But different schools of thought exist on how you should save.
Some financial planners suggest putting an immediate $1,000 away into an emergency fund to create a financial safety net and then paying off your credit card debt.
At that point, they suggest, you can refocus your efforts on building your emergency fund even higher.
Others, Boyce included, disagree.
“I say you’ve got to get out of credit card debt before you can start saving,” she says. “Technically, you are still a saver when you’re paying off debt. You’re saving yourself all those interest payments.”
Whatever approach you choose, your ultimate goal is to save three to six months worth of living expenses into a liquid (accessible) interest bearing account, like a money market fund, or CD – up to a year’s worth if your job security is in question.
Retirement? Already?
While retirement may seem like a low priority, given your age and financial plight, it’s important to get into the habit of saving right away, notes Ginsburg.

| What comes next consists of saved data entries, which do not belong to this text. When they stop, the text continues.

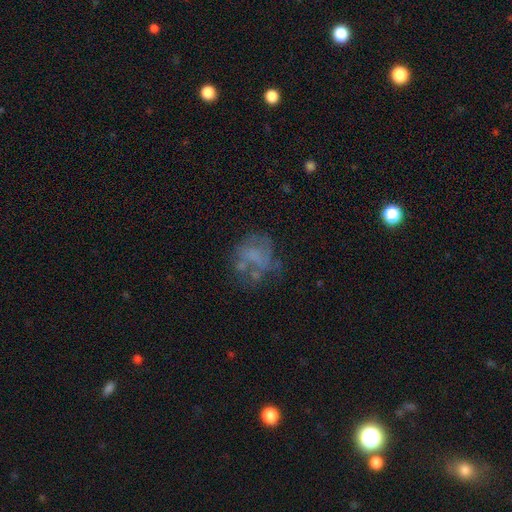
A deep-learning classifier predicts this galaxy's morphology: Q: Smooth or featured?
A: featured or disk (49%); runner-up: smooth (36%)
Q: Merging?
A: none (43%); runner-up: major disturbance (27%)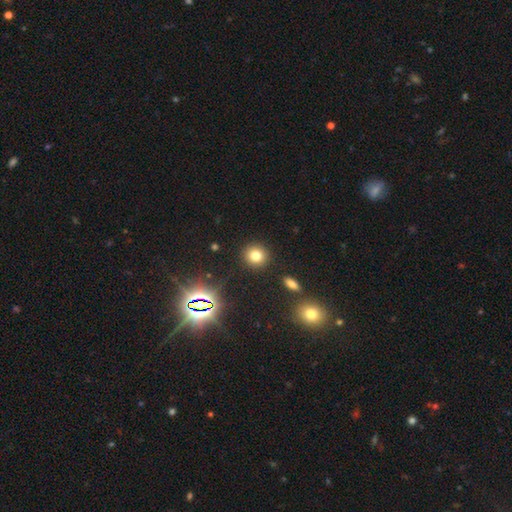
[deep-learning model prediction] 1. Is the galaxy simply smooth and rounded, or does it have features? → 76% smooth, 17% star or artifact, 7% featured or disk.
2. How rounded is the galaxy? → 89% round, 10% in between, 1% cigar-shaped.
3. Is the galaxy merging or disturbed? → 90% none, 6% minor disturbance, 2% major disturbance, 2% merger.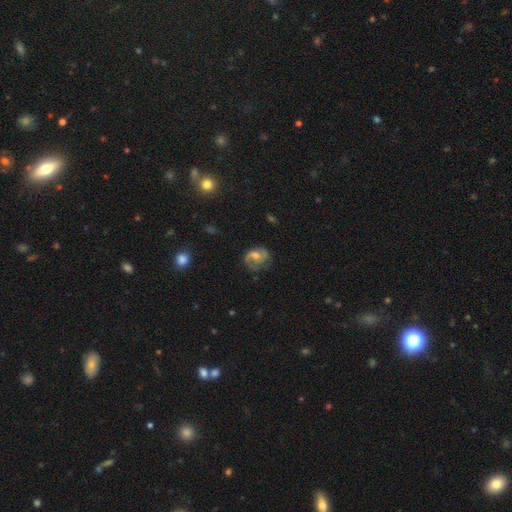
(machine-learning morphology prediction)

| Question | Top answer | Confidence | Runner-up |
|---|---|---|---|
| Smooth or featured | featured or disk | 68% | smooth (23%) |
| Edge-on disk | no | 97% | yes (3%) |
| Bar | no | 60% | weak (32%) |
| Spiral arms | yes | 87% | no (13%) |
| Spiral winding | medium | 47% | tight (29%) |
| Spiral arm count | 2 | 70% | can't tell (13%) |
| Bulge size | moderate | 64% | small (24%) |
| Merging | none | 64% | minor disturbance (23%) |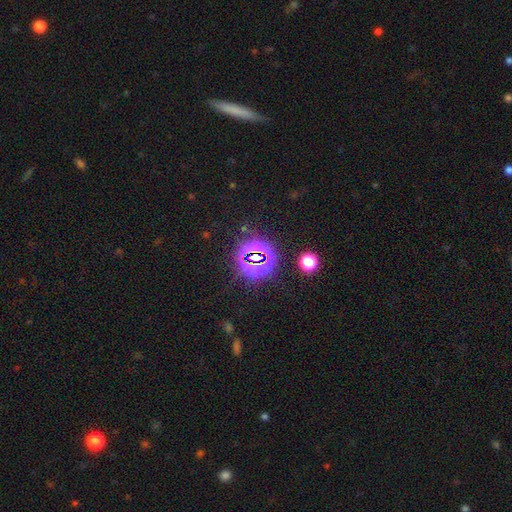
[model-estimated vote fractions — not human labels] Morphology: type=star or artifact (78%).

If your cash flow allows, he says, the newly hired should immediately allocate a minimum of five percent (ideally 10 percent) of their gross pay to a tax favored 401(k) or IRA.
At the very least, contribute enough to get the employer match if one is offered at your job – lest you leave free money on the table.
“They need to become accustomed to saving no less than 10 percent of their gross compensation and making sure their lifestyle is structured so they can live on 90 percent of their after tax compensation,” says Ginsburg. “Even with all the ups and downs of the financial market, the power of compounding is enormous when you start saving early.”
As you begin the next chapter of your life, remember, the goal is financial freedom.
By developing good spending habits now, you’ll be giving yourself the gift of an angst-free future—at least where money management is concerned.
“Consistency of financial behavior will enable these young people to move towards financial independence,” says Ginsburg.